Phylogenetic analysis of fHBP protein sequences. (A) Nomenclature used to describe fHBP, including Pfizer and Novartis subfamily designations, N- and C-terminal domains, and Pajon modular architecture assignations (20, 21, 29, 31). (B) Neighbor-joining tree of 569 fHBP variants from http://pubmlst.org/neisseria/fHbp/. The tree was generated in ClustalW (145) with 500 bootstraps and drawn using MEGA 5.05 (146). Subfamily designations are defined by Murphy et al. and Masignani et al. (20, 29). Subfamily A (variants 2 and 3) can be further subdivided into 4 major groupings based on the N- and C-terminal domains of fHBP (N1C1, N2C2, N1C2, and N2C1), and subfamily B can be divided into 3 groupings (N4, N5, and N6). Pajon et al. have made similar groupings based on five variable segments, dividing all fHBP variants into 9 modular groups (31). The six major modular groups are indicated by the roman numerals (the minor groups VIII and IX, each represented by a single variant, are not labeled on the tree). Not shown are several hybrid sequences that are composed of both subfamily A and subfamily B regions. N2C1 and N2C2 together are equivalent to variant 2 (v.2), and N1C2 and N1C1 are equivalent to variant 3 (v.3). The bar indicates genetic distance.

Fig 3

Schematic depiction of fHBP anchored on the surface of N. meningitidis. Shown is the B01 fHBP structure colored as follows: white, N-terminal flexible stem; green, N-terminal domain; blue, C-terminal domain; pink, linker between the β-structures of two domains. Inset, top view of fHBP demonstrating the surface proposed to face away from the bacterial surface.

Fig 4

fHBP conservation within and across the A and B subfamilies. The residues defining the A and B subfamilies (gold) and the residues conserved in all A and B variants (purple) are shown as spheres on the B01 structure. Other residues are dimmed and colored according to structural regions: green, N-terminal domain; blue, C-terminal domain; pink, linker between the β-structures of two domains.
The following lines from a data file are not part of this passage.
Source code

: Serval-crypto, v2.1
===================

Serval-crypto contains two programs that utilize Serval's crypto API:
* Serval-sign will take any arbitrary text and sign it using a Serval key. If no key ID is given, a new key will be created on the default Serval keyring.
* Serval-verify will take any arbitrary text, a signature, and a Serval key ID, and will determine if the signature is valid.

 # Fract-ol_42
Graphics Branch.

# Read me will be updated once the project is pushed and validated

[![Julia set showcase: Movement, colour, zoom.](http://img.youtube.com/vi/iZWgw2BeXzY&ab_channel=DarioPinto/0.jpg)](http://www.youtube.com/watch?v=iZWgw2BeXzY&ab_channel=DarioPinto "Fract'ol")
The membrane-anchoring N-terminal flexible stem of fHBP is behind the structure.

Fig 5

fH binding on fHBP. Shown is the cocrystal structure of human fH₆₇ bound to B24 fHBP (52). fH₆₇ is colored in orange, while fHBP is colored by domain: green, N-terminal domain; blue, C-terminal domain; pink, linker between the β-structures of two domains.

Fig 6

Antibody-fHBP interactions. (A) The binding residues on fHBP of bactericidal antibodies. Published bactericidal monoclonal antibody epitopes are highlighted as red spheres on the secondary structure diagram of B01 fHBP. fHBP domains are colored by domain (green, N-terminal domain; blue, C-terminal domain; pink, linker between the β-structures of two domains), with fH binding residues highlighted in purple. (B) Interaction between surface-exposed fHBP and IgG. Depicted schematically in the cell membrane are fHBP (cyan) and PorA (gold) expressed on the N. meningitidis surface; on the top, an IgG is drawn to scale. The fH binding residues on fHBP and the complementarity-determining regions on IgG are highlighted in purple and blue, respectively.

Fig 7

Demonstration of the breadth of coverage afforded by the bivalent fHBP vaccine: cumulative coverage of fHBP variants. Variants shown to be killed by anti-fHBP bivalent immune sera from adults (23) are indicated on the x axis. The prevalence of these variants in a systematically collected set of 1,263 invasive MnB disease isolates from the United States and Europe (29) is shown on the left y axis, with the cumulative prevalence indicated by the red line (right y axis).